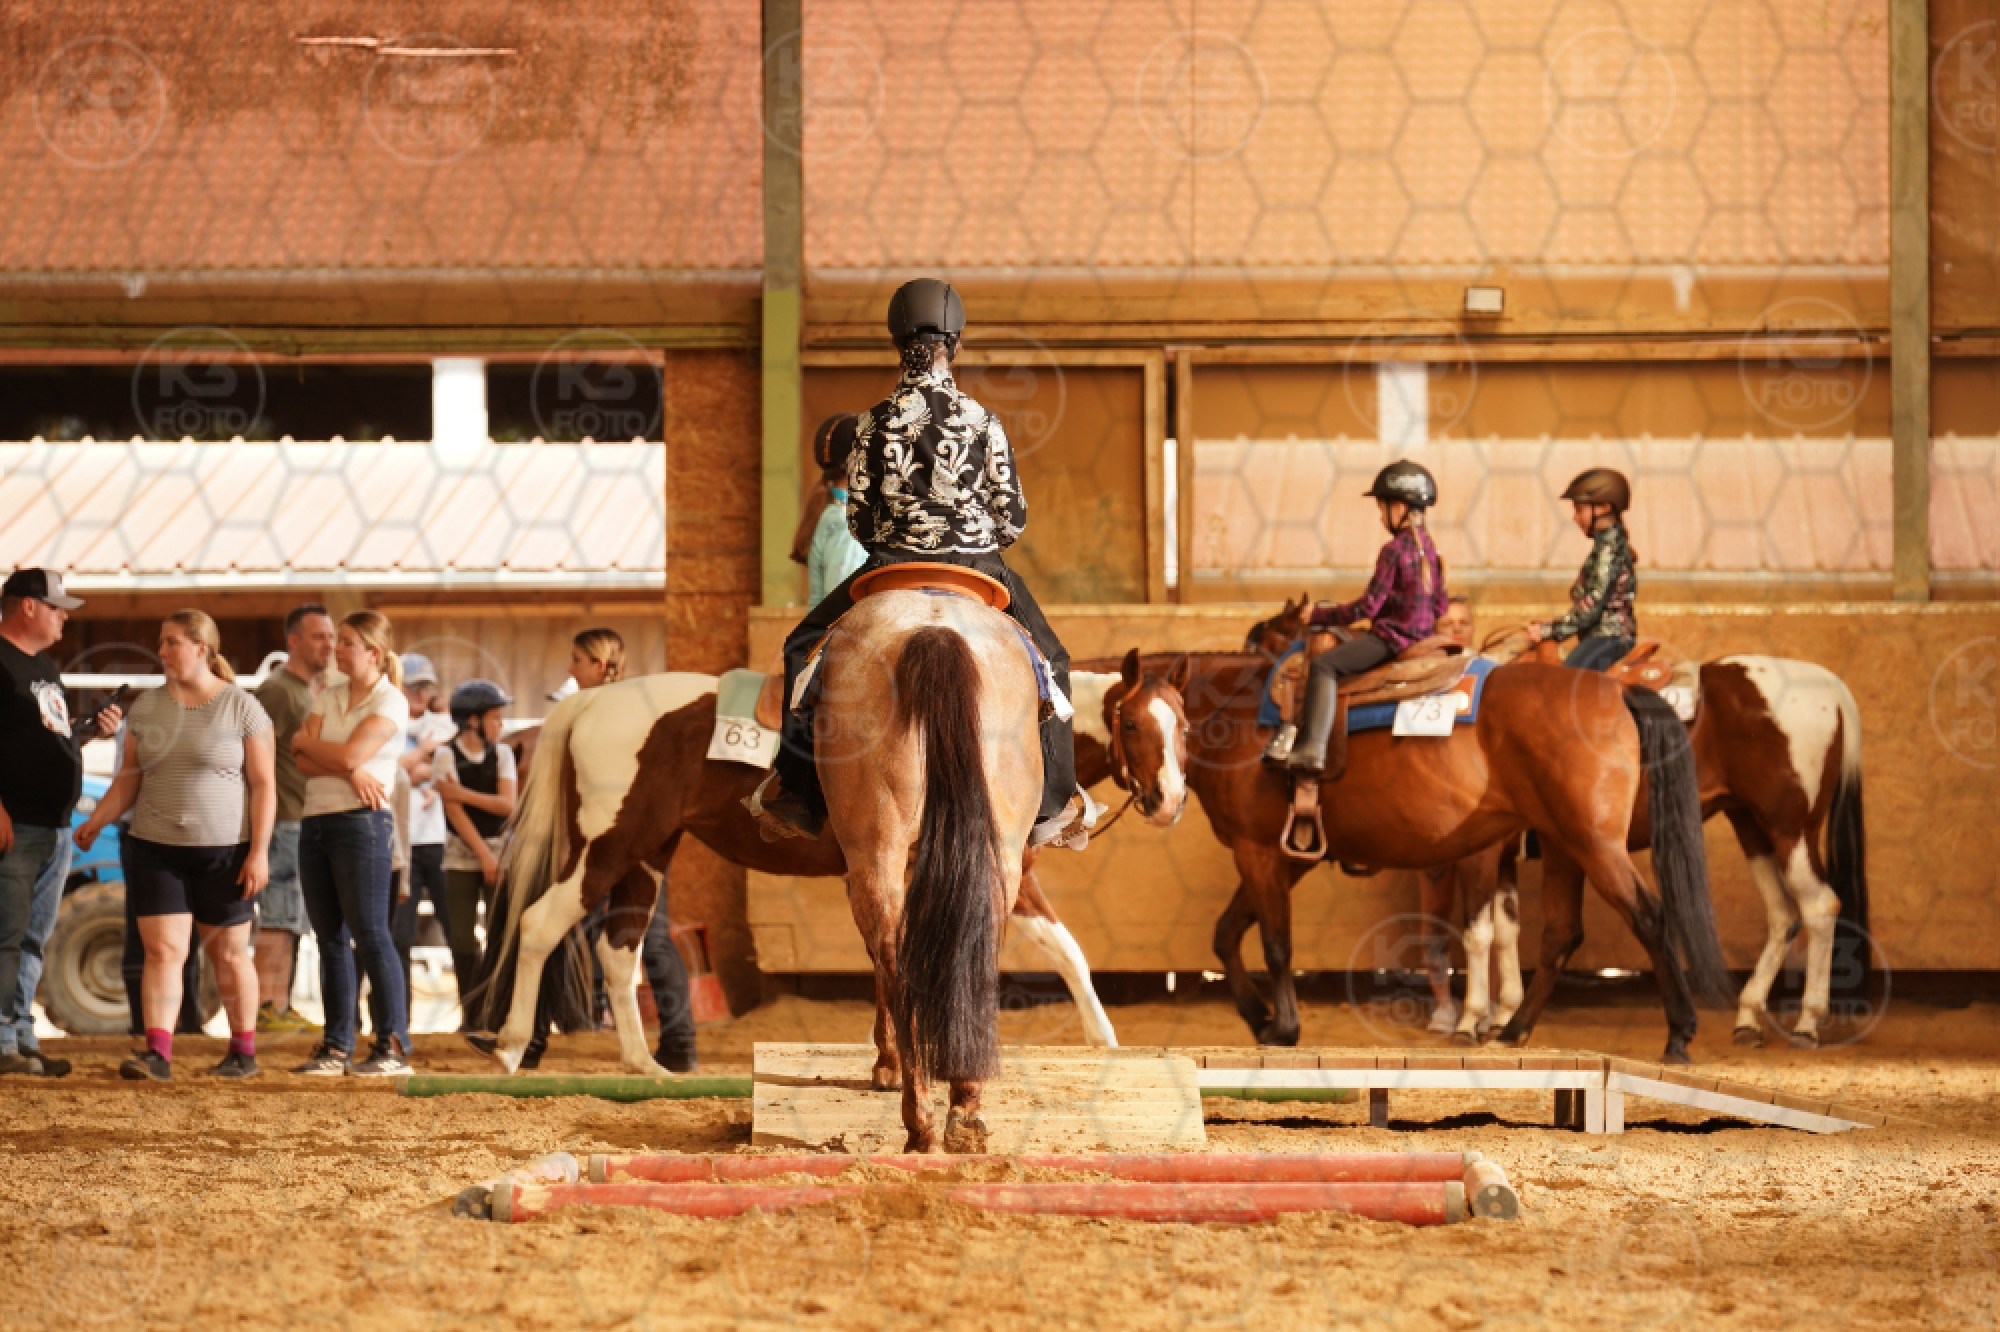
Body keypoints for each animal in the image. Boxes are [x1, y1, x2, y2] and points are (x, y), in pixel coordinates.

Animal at [467, 655, 1191, 1075]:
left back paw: (645, 1064)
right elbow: (1061, 951)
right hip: (608, 843)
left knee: (619, 950)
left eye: (1183, 724)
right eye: (1132, 725)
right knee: (540, 925)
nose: (1169, 801)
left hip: (647, 853)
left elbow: (1056, 952)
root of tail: (593, 700)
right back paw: (510, 1046)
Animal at [1112, 646, 1732, 1064]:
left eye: (1179, 723)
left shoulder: (1261, 851)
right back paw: (1516, 1029)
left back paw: (1679, 1032)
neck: (1242, 717)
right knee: (1561, 933)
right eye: (1131, 721)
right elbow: (1225, 934)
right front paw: (1257, 1015)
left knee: (1650, 916)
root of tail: (1615, 690)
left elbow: (1275, 942)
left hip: (1595, 845)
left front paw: (1283, 1026)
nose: (1164, 800)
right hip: (1564, 845)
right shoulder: (1287, 858)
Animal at [1249, 598, 1871, 1047]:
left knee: (1819, 906)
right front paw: (1502, 1013)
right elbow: (1509, 929)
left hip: (1788, 825)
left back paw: (1807, 1020)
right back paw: (1746, 1016)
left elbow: (1480, 932)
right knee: (1784, 913)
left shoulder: (1485, 850)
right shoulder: (1511, 850)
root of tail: (1832, 687)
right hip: (1752, 824)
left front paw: (1476, 1019)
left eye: (1261, 643)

···

• Activity: Starting with the line that contains "nose: (1169, 801)", restate every line through the end of the records above, exactly and with no other lines.

• Answer area:
nose: (1169, 801)
left hip: (647, 853)
left elbow: (1056, 952)
root of tail: (593, 700)
right back paw: (510, 1046)
Animal at [1112, 646, 1732, 1064]:
left eye: (1179, 723)
left shoulder: (1261, 851)
right back paw: (1516, 1029)
left back paw: (1679, 1032)
neck: (1242, 717)
right knee: (1561, 933)
right eye: (1131, 721)
right elbow: (1225, 934)
right front paw: (1257, 1015)
left knee: (1650, 916)
root of tail: (1615, 690)
left elbow: (1275, 942)
left hip: (1595, 845)
left front paw: (1283, 1026)
nose: (1164, 800)
right hip: (1564, 845)
right shoulder: (1287, 858)
Animal at [1249, 598, 1871, 1047]:
left knee: (1819, 906)
right front paw: (1502, 1013)
right elbow: (1509, 929)
left hip: (1788, 825)
left back paw: (1807, 1020)
right back paw: (1746, 1016)
left elbow: (1480, 932)
right knee: (1784, 913)
left shoulder: (1485, 850)
right shoulder: (1511, 850)
root of tail: (1832, 687)
right hip: (1752, 824)
left front paw: (1476, 1019)
left eye: (1261, 643)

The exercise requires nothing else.